Stormy weather

While parts of Atlantic Canada (and the eastern U.S.) are getting walloped with snow, we here in southeast Texas had a rough day with heavy winds, hail in some parts, the odd tornado or two, and a bunch of rain. It was a cold front that saw the temperatures drop from the eighties on Sunday (sit in the driveway with a glass of wine and watch the sun go down) to the upper forties overnight (I don’t think we’ll be dining on the restaurant’s patio tonight, alas).

I’ve been reading Fried Green Tomatoes at the Whistle Stop Cafe to my wife, so we decided to revisit the movie this weekend. It doesn’t hold up quite as well as I might have liked, but it still has some fine moments. It’s funny, though—in my memory of the film I had Mary Stuart Masterson and Mary-Louise Parker’s characters inverted, and I think that if I was casting the movie today, that’s they way I would have gone.

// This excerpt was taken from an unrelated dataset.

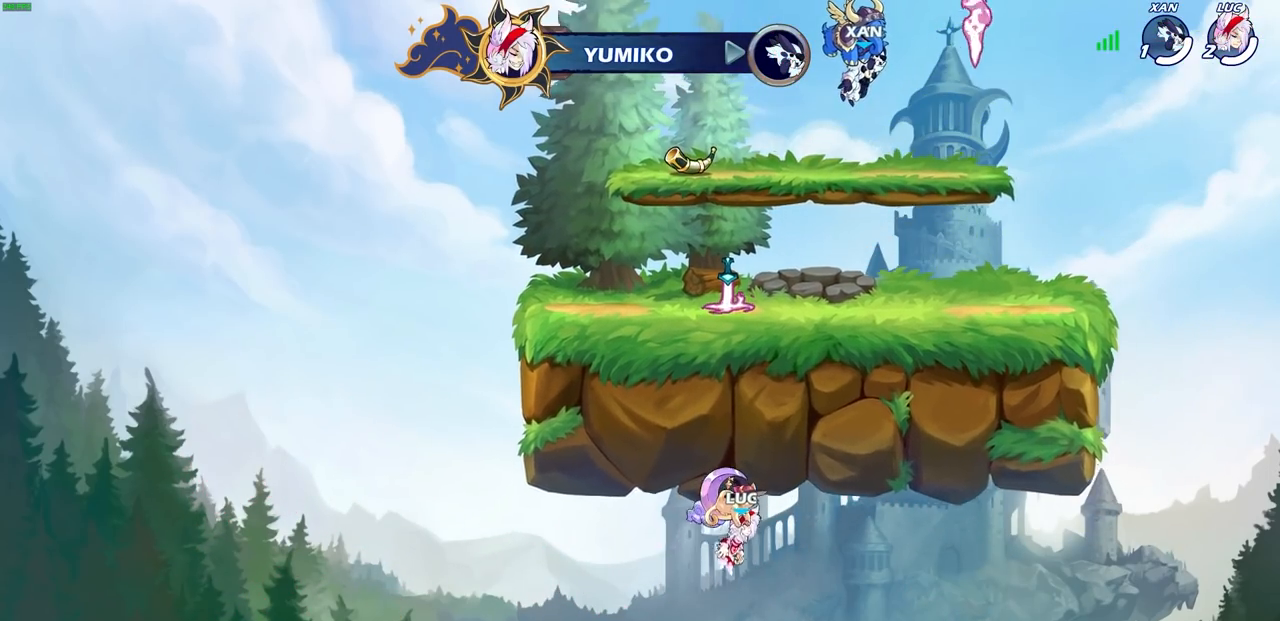
{"buttons": [], "left_stick": "center", "right_stick": "center", "events": []}
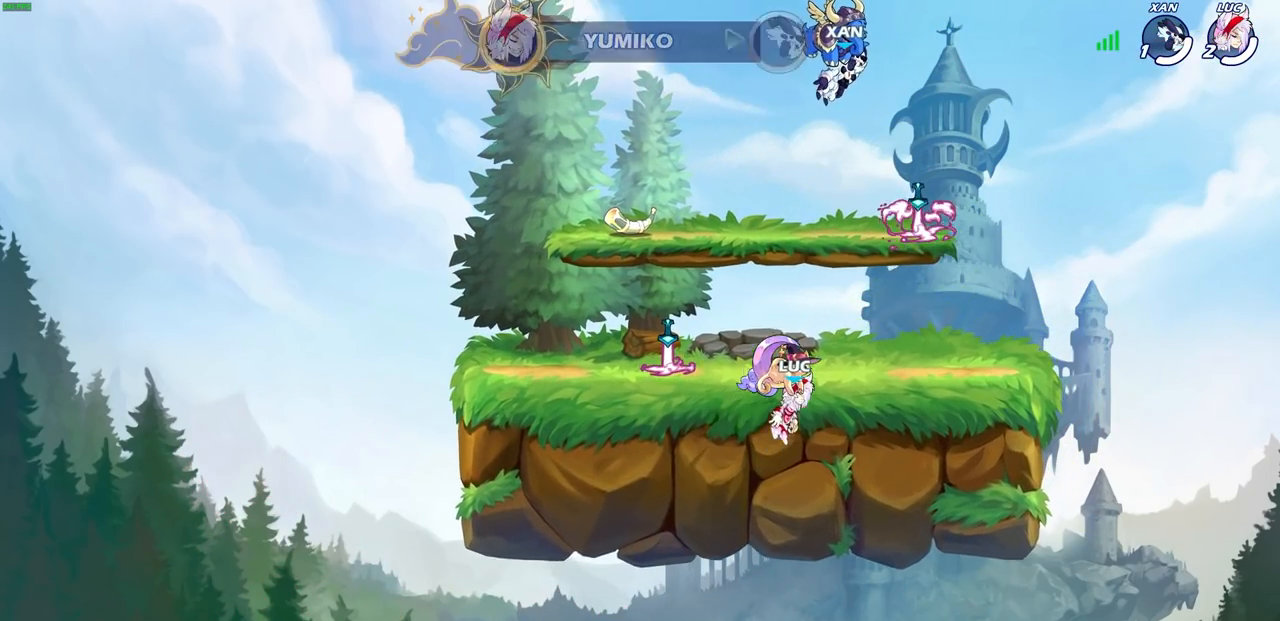
{"buttons": [], "left_stick": "center", "right_stick": "center", "events": []}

During dinner on Saturday, we listened to an Alison Krauss and Union Station live album, and “Man of Constant Sorrow” inspired us to watch O Brother, Where Art Thou? again (Dan Tyminski of Union Station is the vocalist to whom George Clooney lip-syncs). It holds up a little better than Fried Green Tomatoes. There’s plenty of mugging and over-acting, but it’s still watchable.

Then we were tempted by a trailer for an Australian film called The Dressmaker about a young woman (Kate Winslet) who returns to her tiny hometown after a couple of decades abroad. When she was ten, she was suspected of breaking the neck of a boy and she was effectively banished from the community. She has no recollection of the events of that day, so she’s come back to find out if she is, in fact, a murderer. Her mother has declined in the intervening years (the locals call her Mad Molly), but she perks up again after her daughter’s return. Liam Hemsworth is the love interest and Hugo Weaving is the cross-dressing local constabulary who bowed to pressure and spearheaded her banishment all those years ago. It’s a bit of a revenge tale, and once it starts going down that track it derails a bit. Characters behave uncharacteristically, merely so we feel like they deserve what happens to them. It has the out-of-kilter feel of a Wes Anderson movie, but it’s not quite quirky enough to be that and doesn’t play it straight enough to be taken seriously. Plus there’s an unearned death at the 2/3 point that just felt arbitrary and unnecessary to me.